Anti-Cancer Agents in Medicinal Chemistry

Author(s): Consuelo Gajate and Faustino Mollinedo

DOI: 10.2174/1871520614666140309222259

Lipid Rafts, Endoplasmic Reticulum and Mitochondria in the Antitumor Action of the Alkylphospholipid Analog Edelfosine

Page: [509 - 527] Pages: 19

  • * (Excluding Mailing and Handling)

Abstract

The so-called alkylphospholipid analogs (APLs) constitute a family of synthetic antitumor compounds that target cell membranes. The ether phospholipid edelfosine has been considered the long-standing prototype of these antitumor agents and promotes apoptosis in tumor cells by a rather selective way, while sparing normal cells. Increasing evidence suggests that edelfosine-induced apoptosis involves a number of subcellular structures in tumor cells, including plasma membrane lipid rafts, endoplasmic reticulum (ER) and mitochondria. Edelfosine has been shown to accumulate in plasma membrane lipid rafts, ER and mitochondria in different tumor cells in a cell type-dependent way. Edelfosine induces apoptosis in several hematopoietic cancer cells by recruiting death receptor and downstream apoptotic signaling molecules into lipid rafts and displacing survival signaling molecules from these membrane domains. However, in vitro and in vivo evidences suggest that edelfosine-induced apoptosis in solid tumor cells is mediated through an ER stress response. Both raft- and ER-mediated proapoptotic responses require a mitochondrial-related step to eventually promote cell death, and overexpression of Bcl-2 or Bcl-xL prevents edelfosine-induced apoptosis.
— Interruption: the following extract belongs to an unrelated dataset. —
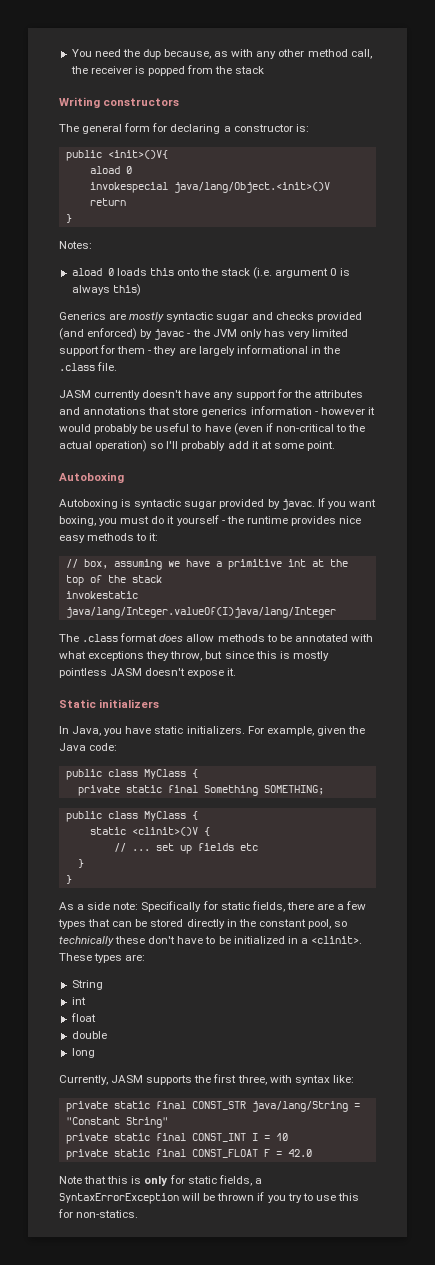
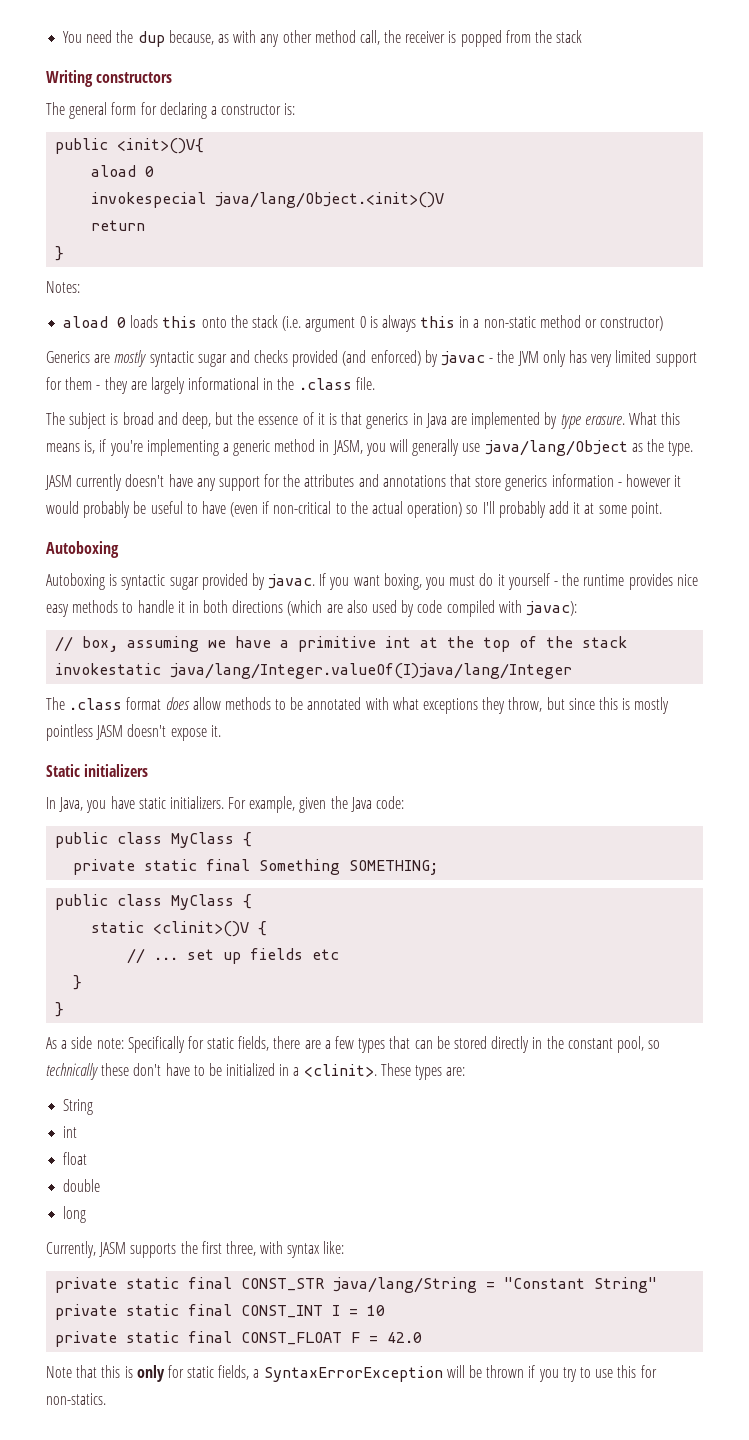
[112,284,141,296] this) -> [420,315,664,331] this in a non-static method or constructor)
(118, 366) none -> [46,412,681,429] [46,439,694,456] // The subject is broad and deep, but the essence of it is that generics in Java are implemented by type erasure. What this means is, if you're implementing a generic method in JASM, you will generally use java/lang/Object as the type.
[149,533,159,541] it: -> [137,600,577,617] handle it in both directions (which are also used by code compiled with javac):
Edelfosine can also interact with mitochondria leading to an increase in mitochondrial membrane permeability and loss of mitochondrial membrane potential. Edelfosine treatment also induced a redistribution of lipid rafts from the plasma membrane to mitochondria, suggesting a raft-mediated link between plasma membrane and mitochondria. The involvement of lipid rafts, ER and mitochondria in the apoptotic response induced by edelfosine may provide new avenues for targeting cancer cells as well as new opportunities for cancer therapy.

Keywords: Apoptosis, CASMER, death receptor, edelfosine, endoplasmic reticulum stress, ether phospholipid, lipid rafts, mitochondria.